Listen. I don’t know how other people do it.
Other people—mystical, ethereal people—somehow manage to emerge from an eight-hour workday looking even better than when they left their house. They stroll into an evening event with their makeup miraculously intact, as if they were born with perfectly smoked-out eyeshadow and a seductive glow.
Meanwhile, I catch my reflection at 6 PM and discover that my mascara has given up, my foundation has settled into a series of tiny trenches across my face, and my lipstick has migrated everywhere except my lips.
So, I have consulted The Internet to figure out how the hell one is actually supposed to transition makeup from day to night. And because I am a giver, I am sharing my findings with you.
Behold, the tools I used to get me there and the daytime before pic.
1. Line Your Eyes (And Accept That This Might Go Horribly Wrong)
The first step to looking fancy is apparently adding eyeliner.
Some people claim that tightlining your upper lash line makes your eyes look subtly defined. I, personally, think it makes me look one bad blink away from raccoon status.
But! I persevere! Smudge a bit of liner (NARS Longwear Eyeliner in Via Veneto) into your lash line for a sultry effect and if it turns out uneven, just pretend it was an intentional, edgy choice.
2. Smoky Eyes (Or, Smudge Until Something Good Happens)

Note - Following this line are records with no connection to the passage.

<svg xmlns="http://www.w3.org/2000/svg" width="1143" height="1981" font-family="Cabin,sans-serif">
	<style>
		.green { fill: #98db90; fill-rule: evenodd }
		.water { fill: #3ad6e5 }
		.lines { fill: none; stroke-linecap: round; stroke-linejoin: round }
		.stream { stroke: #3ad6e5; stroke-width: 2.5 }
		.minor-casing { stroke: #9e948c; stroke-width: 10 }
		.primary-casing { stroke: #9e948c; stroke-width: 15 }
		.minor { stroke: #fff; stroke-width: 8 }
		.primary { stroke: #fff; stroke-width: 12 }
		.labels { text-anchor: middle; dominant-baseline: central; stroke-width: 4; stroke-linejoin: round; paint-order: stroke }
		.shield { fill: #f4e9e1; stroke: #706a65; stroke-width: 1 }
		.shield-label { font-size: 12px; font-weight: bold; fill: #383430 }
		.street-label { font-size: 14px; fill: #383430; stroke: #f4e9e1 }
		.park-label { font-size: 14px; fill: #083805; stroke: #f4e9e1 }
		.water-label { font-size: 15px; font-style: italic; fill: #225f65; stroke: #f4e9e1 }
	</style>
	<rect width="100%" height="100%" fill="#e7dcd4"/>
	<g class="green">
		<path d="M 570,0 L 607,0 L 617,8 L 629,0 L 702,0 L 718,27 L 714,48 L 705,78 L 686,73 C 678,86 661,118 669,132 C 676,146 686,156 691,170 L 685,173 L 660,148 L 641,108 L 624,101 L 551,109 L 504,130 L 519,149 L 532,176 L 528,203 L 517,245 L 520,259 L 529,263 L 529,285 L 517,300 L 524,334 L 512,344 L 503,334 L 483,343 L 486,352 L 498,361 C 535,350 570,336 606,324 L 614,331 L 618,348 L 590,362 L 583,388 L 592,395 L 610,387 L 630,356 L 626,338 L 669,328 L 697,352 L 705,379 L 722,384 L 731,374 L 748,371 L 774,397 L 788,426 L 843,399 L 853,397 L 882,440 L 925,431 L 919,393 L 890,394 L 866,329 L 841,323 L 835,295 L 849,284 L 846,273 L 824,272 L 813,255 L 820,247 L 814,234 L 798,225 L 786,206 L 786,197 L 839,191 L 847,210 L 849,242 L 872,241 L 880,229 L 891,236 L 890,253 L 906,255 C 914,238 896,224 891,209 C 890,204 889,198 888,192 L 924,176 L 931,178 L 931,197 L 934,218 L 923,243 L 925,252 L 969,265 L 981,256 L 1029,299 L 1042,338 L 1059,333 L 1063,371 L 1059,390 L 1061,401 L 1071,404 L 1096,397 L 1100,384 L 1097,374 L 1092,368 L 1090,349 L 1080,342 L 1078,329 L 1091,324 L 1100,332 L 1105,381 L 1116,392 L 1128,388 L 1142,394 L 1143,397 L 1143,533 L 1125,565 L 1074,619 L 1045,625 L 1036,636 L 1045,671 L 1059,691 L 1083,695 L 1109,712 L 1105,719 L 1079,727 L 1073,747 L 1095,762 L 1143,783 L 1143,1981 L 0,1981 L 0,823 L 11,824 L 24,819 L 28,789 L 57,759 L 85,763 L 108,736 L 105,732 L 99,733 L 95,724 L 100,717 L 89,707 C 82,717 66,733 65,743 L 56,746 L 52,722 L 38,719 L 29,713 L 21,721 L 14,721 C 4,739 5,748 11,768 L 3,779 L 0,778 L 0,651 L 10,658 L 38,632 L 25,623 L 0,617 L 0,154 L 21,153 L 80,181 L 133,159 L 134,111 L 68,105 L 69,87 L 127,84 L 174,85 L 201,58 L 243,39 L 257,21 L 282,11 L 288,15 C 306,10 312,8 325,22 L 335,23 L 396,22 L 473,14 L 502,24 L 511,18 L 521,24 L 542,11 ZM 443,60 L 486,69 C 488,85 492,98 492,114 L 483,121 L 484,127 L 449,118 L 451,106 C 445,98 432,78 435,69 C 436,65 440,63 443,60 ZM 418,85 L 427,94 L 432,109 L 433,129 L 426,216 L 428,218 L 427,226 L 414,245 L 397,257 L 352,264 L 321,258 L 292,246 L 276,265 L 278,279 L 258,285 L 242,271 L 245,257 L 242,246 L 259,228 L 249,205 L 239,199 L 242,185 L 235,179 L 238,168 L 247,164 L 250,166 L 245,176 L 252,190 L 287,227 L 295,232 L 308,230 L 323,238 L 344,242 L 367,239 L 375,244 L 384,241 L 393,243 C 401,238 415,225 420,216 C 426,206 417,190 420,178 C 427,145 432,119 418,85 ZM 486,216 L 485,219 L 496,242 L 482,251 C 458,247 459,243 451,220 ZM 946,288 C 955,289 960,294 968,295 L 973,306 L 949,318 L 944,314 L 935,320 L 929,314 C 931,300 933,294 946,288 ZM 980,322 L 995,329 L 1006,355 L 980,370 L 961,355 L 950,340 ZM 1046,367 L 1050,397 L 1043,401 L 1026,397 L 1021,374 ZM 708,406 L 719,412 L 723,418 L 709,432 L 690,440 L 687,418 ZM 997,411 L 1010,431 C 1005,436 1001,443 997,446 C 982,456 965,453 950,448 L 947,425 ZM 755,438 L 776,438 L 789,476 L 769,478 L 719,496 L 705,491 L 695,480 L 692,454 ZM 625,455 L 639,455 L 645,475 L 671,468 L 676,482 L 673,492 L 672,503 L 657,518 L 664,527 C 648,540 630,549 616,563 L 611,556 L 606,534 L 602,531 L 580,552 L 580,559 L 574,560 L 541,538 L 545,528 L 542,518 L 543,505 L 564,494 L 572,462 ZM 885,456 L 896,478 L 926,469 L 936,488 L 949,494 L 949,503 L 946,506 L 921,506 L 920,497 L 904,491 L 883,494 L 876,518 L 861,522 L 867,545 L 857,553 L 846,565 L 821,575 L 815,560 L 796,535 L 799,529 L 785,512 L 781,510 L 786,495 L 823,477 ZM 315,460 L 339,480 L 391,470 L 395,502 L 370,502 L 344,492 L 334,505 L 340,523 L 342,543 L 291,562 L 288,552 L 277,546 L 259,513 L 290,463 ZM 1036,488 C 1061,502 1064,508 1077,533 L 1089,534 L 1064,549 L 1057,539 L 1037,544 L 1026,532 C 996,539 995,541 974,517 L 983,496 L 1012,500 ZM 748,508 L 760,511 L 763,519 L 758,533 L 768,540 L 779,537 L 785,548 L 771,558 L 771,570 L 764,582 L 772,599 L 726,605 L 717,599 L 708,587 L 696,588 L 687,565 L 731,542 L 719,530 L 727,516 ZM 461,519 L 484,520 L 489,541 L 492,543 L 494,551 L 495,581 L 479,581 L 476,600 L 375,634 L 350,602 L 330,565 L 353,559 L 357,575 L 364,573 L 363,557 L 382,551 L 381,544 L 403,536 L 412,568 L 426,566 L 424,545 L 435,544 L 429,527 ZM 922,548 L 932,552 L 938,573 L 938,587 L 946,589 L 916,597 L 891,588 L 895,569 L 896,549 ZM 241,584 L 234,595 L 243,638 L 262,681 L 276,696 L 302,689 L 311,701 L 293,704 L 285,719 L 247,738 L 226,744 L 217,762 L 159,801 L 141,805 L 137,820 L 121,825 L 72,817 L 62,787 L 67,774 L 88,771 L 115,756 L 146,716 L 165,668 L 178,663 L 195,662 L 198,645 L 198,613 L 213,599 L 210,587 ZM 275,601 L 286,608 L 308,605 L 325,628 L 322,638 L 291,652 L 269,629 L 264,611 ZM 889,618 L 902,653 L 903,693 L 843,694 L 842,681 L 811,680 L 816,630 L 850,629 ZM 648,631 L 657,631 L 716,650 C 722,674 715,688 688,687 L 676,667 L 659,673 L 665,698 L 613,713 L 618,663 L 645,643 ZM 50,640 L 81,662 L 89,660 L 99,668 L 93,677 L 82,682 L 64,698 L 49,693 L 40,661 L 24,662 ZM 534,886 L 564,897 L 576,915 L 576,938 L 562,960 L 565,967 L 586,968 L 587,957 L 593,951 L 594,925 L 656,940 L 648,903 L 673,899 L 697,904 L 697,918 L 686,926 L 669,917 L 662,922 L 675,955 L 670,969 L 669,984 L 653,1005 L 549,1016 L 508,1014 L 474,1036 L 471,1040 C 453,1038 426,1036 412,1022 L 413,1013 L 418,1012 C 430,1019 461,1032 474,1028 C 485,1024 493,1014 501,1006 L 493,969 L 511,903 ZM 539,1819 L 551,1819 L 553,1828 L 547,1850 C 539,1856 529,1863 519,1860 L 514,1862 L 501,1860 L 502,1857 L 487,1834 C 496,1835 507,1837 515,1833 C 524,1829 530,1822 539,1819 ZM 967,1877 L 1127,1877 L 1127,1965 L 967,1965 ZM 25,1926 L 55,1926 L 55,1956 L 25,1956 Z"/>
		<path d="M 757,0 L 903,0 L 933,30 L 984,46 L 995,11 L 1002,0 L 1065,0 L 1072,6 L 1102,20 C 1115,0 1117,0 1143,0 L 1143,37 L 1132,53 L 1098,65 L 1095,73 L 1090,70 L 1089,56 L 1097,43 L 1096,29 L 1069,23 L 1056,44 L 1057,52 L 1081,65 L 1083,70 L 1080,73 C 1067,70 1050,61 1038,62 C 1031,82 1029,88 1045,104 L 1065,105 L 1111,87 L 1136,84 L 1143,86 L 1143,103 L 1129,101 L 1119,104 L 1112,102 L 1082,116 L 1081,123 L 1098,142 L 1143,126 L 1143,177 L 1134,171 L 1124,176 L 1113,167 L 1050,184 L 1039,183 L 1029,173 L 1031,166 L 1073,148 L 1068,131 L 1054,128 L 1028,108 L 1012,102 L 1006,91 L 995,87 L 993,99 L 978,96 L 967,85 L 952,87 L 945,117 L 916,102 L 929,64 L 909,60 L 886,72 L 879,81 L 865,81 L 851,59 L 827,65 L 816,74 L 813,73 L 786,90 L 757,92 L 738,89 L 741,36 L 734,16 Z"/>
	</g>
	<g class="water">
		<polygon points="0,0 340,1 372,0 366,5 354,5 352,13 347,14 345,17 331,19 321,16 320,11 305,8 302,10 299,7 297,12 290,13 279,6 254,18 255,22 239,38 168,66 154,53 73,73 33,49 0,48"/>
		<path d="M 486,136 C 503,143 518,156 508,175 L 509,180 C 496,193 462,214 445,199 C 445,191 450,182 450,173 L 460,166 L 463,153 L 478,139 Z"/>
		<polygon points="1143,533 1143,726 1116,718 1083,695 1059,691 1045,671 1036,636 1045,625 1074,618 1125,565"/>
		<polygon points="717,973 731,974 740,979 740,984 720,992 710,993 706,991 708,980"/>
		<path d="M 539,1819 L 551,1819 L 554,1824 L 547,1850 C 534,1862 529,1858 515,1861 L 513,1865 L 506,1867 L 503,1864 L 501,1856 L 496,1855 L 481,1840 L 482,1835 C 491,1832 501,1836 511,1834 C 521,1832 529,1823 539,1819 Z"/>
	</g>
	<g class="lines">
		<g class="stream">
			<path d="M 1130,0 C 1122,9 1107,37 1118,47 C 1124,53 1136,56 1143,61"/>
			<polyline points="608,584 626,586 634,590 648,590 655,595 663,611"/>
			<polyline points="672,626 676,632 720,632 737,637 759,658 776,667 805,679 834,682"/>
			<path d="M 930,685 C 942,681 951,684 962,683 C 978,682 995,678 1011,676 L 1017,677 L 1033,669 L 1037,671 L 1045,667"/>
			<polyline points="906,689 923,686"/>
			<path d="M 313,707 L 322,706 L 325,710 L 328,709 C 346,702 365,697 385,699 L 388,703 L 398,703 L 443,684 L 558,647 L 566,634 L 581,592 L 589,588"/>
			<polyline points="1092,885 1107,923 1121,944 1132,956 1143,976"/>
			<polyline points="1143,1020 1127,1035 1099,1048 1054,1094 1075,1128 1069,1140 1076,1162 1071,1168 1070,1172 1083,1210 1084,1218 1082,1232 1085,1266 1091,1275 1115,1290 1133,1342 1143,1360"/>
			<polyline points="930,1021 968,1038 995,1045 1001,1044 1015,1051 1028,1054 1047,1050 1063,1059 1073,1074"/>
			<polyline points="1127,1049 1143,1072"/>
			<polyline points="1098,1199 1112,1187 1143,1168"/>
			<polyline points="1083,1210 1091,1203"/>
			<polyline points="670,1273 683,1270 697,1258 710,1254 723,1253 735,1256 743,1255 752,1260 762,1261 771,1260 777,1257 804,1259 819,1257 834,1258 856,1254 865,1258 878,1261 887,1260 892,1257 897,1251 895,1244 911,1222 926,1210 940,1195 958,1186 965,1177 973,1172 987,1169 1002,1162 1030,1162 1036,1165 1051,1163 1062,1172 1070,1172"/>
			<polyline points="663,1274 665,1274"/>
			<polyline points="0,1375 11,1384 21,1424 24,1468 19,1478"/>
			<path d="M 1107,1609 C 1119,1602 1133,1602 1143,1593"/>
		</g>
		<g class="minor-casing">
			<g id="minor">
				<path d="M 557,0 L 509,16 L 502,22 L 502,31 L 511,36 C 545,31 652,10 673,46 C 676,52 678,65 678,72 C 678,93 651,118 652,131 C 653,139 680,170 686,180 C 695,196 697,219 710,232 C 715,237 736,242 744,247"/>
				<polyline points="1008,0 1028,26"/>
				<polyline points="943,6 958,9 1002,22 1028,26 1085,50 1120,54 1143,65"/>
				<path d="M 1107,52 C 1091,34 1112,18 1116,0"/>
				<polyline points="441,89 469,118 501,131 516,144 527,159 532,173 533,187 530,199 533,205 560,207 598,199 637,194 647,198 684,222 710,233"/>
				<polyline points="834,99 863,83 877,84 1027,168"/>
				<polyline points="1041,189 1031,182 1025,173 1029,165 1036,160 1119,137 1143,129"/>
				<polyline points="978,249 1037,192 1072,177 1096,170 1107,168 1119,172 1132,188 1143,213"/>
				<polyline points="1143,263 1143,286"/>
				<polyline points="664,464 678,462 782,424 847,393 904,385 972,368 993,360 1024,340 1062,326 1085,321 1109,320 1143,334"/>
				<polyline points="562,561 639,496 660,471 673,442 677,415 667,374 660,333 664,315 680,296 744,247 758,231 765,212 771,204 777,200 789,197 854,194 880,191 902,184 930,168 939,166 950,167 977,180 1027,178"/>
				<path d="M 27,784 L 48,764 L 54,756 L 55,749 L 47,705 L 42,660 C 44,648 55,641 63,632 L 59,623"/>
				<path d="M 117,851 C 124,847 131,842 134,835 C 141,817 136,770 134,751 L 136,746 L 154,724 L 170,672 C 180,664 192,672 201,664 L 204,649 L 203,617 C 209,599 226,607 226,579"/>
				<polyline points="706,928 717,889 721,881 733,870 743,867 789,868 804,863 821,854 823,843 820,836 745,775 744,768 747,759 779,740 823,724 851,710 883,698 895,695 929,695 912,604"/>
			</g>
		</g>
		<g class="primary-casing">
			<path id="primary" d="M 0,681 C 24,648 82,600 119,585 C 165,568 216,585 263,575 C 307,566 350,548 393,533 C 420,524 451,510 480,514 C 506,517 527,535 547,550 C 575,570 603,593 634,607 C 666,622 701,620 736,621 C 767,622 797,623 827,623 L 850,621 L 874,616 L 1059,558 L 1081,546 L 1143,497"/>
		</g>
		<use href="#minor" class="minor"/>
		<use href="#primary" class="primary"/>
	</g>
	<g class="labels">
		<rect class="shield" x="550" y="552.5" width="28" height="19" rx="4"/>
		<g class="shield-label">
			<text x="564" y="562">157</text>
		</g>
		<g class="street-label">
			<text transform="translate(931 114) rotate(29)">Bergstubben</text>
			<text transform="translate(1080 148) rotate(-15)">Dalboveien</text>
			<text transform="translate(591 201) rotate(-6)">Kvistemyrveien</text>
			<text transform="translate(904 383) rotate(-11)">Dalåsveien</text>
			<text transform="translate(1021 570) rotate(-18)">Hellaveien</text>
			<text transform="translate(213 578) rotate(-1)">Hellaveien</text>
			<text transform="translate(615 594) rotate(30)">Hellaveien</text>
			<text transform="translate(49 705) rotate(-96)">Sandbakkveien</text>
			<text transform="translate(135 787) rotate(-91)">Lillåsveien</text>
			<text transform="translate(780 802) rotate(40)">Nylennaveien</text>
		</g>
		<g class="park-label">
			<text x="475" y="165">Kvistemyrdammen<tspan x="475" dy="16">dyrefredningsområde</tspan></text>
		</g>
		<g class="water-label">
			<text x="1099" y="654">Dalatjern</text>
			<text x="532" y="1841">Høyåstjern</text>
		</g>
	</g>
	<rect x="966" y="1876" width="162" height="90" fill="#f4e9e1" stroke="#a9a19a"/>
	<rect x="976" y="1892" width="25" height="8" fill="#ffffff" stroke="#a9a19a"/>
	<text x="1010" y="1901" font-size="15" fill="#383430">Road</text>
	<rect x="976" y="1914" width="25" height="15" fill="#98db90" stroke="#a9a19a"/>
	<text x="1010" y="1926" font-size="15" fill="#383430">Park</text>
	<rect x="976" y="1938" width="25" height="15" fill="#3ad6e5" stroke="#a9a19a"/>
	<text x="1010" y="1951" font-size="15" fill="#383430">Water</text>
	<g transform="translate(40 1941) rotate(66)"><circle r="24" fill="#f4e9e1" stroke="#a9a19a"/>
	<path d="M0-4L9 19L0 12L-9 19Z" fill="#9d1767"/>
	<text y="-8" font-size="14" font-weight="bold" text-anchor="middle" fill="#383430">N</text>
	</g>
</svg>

Here’s what I learned: the difference between a sexy, smoky eye and “I got punched in both sockets” is blending.
So, take a dark eyeshadow or eyeliner (brown, black, something vaguely moody, I used the NARS Longwear Eyeliner in Maambo) and apply it over a good chunk of your eyelid. Then blend it out. Keep blending. When you think you’re done, blend some more.
At some point, you will either:
A) Look amazing.
B) Look like you lost a fight with a charcoal briquette.
Either way, you’re committed now.
3. Completely Redo Your Eyeshadow (Which Is… Not the Plan, But Here We Are)
I originally believed that transitioning from day to night makeup would be a simple touch-up situation. Oh, sweet, naïve past me.
Apparently, the correct method is to redo most of your eye look because your morning makeup has, at this point, staged a quiet protest and left your face.
This means:
• Light shimmer shade on the lid (to fake brightness).
• Darker shade in the outer corner (for mystery).
• Something vaguely warm in the crease (because the internet says so).
If you don’t have the right shades, just use whatever’s left in your palette and hope for the best. In my case it was whatever was in my Dior palette from 2 Christmases ago.
4. Mascara: The One Thing That Actually Works
At this stage, your existing mascara is probably a flaky shell of its former self. It needs backup. Like Maybelline’s Great Lash? I’m working with what I’ve got.
Layer on a fresh coat, and suddenly you go from tired librarian to glamorous femme fatale.
Unless it clumps. In which case, you go from tired librarian to Tarantula Eyelashes, Destroyer of Worlds.
But that’s showbiz, baby.
5. Lip Balm, Because Your Lips Have Been Through Enough
I don’t care how low-maintenance you are—lip balm is non-negotiable. Your lips are tired. They need moisture. They need hydration. They need love.
A quick swipe makes any faded lipstick look alive again, and more importantly, keeps you from looking like you’ve spent the entire day trying to eat a loaf of sourdough without water. My go-to is the Summer Fridays Lip Butter Balm in Vanilla.
6. Lipstick (If You Can Be Bothered)
In theory, this is the step that elevates your entire look. A fresh coat of lipstick transforms you from “exhausted worker bee” to “effortlessly glamorous person who never spills coffee on themselves.”
In practice, this is the step where I apply a shade that looked good in the tube, then immediately regret everything.
Revlon’s Super Lustrous Matte in Pick Me Up seems like a safe bet. If it turns out to be a mistake, at least it’s a mistake in a pleasant pinky-nude.
7. Face Touch-Ups (So Many Steps, What the Hell)
At this point, I was hoping I was done, but no. I must now revive my entire face because foundation has a half-life of approximately six hours.
• Blush: Absolutely necessary because my face devours it throughout the day.
• Bronzer: Makes me look less like I’ve been living in a cave.
• Highlighter: Dab it on the cheekbones, inner corners of the eyes, and brow bone if you want to look like a person with luminance.
• Powder: Mainly to prevent that one under-eye crease from betraying you.
There are so many steps. So many.
I was able to use both the Hourglass Dragon Palette and the Hourglass setting powder here.
8. Set It, Forget It, Pray for the Best
At this point, you need setting spray.
If you don’t have setting spray, just hold your face very still and hope everything stays put through sheer force of will.
9. Exit the Bathroom Looking Like You Know What You’re Doing
And that’s it! You are now officially a “day-to-night makeup” person.
(Or, at the very least, a person who tried.)
Now go forth, be glamorous, and pretend you didn’t just spend 20 minutes aggressively blending eyeshadow in a public restroom.